S:  Yes, the Zero Room.  And I think you won't kill me so long as you can't get into the box.  Leans forward now, pleased with himself.  It bothers you, doesn't it?  That box.  You know it is alien, that none of your weapons can scratch it.  You can feel it vibrating, hear it humming at night.  And yet when you look at it, every fiber of your being screams out "It's just a normal box.  Look away.  Forget about it."  Must drive you insane.

I:  What is inside the box?

S:  Laughs.  Six console rooms, the Infinity Room, the Cloisters, bedrooms, a ballroom, swimming pool, two libraries...

I:  I am serious, Mr. Draegonne.  I am tired of playing games with you.  I want to know who you are, where you came from, and what is inside that box of yours.

S:  Is that all?  Fine.  In order; I am Daemiiandraegohneandroluvanmohgaryahmi, a Time Lord, a Gallifreyan, and an Arcalian.  I am from a parallel universe.  Inside my box is a transdimensional time and space machine.  Well, not a machine really, not as you lot understand the concept.  The Fallen Hour is alive and dreaming, and we are now imprinted upon one another.  She will open only for me.  We share a bond you cannot conceive of.  There now.  Are we finished?
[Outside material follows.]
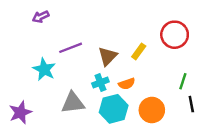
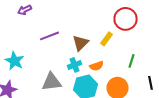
red circle: (175, 35) -> (126, 19), moved
cyan star: (44, 69) -> (14, 61), moved
green line: (183, 81) -> (132, 61), moved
I:  I can see you need more persuasion.  We will try again tomorrow.

Post Script

The subject is gone.  

How much of it was true?  I cannot be certain, and doubt I ever will be.  According to reports, that box of his came alive in the dead of night, flashing light, sending forth a strong wind, and making an eerie grinding noise.  It simply faded from existence.  Simultaneously, it reappeared in the subject's cell, and he boarded before any of us could stop him.  It vanished again, along with him.

Was this, then, the rescue he spoke of?  Was his companion inside the box, or was it the box itself that he referred to?  Was he all the things he claimed?  I will go over the data again, but doubt I shall ever reach a satisfactory conclusion... 


Saturday, November 6, 2010

Back to Zenobia

I slipped aboard the Zenobia Time Station again to investigate more fully.  I was able to confirm some of the rumors I had heard, and made some intriguing discoveries.

The Station is indeed managed by the Ceruleans.  One of the six Chapters of the Time Lord Academy, the Ceruleans were part of the second tier, after the three most powerful Chapters, the Prydonians, Arcalians, and Patrex (I was myself Arcalian).  The Ceruleans had little political power or influence on Gallifrey, so why they were chosen to survive here in this parallel dimension is unclear to me.  What is clear is that these particular Ceruleans have achieved impressive accomplishments in this Second Life.

The Console Room

The Station is itself a massive, functioning Time Travel device, not unlike the installations and battle fleets of the late Time War.  I was not able to examine the console too closely, as it is defended and can kill intruders.  But the design was innovative, indicative of the technologies recovered during the War.  It is place directly over the Cloisters and the Eye of Harmony.

Zenobia has all you might expect of a Time Lord facility.  Aside from the Console and the Eye, there is a Zero Room, various grand libraries, observation chambers, gardens and pools, advanced planetariums.  I also discovered a Dalek research center, indicating that the Ceruleans are conducting some sort of research into our enemies.  Have the Daleks also survived here?

These Ceruleans also have a museum dedicated to Gallifrey and the Doctor, as well as recreational centers like a bar and club.  This troubled me a little.  It tells me they hold the Doctor in high regard, and opinion I cannot share.

The Zenobia Station is a spectacle indeed, a fascinating place to see.  My kindred have done well there, but I am no closer to presenting myself to them.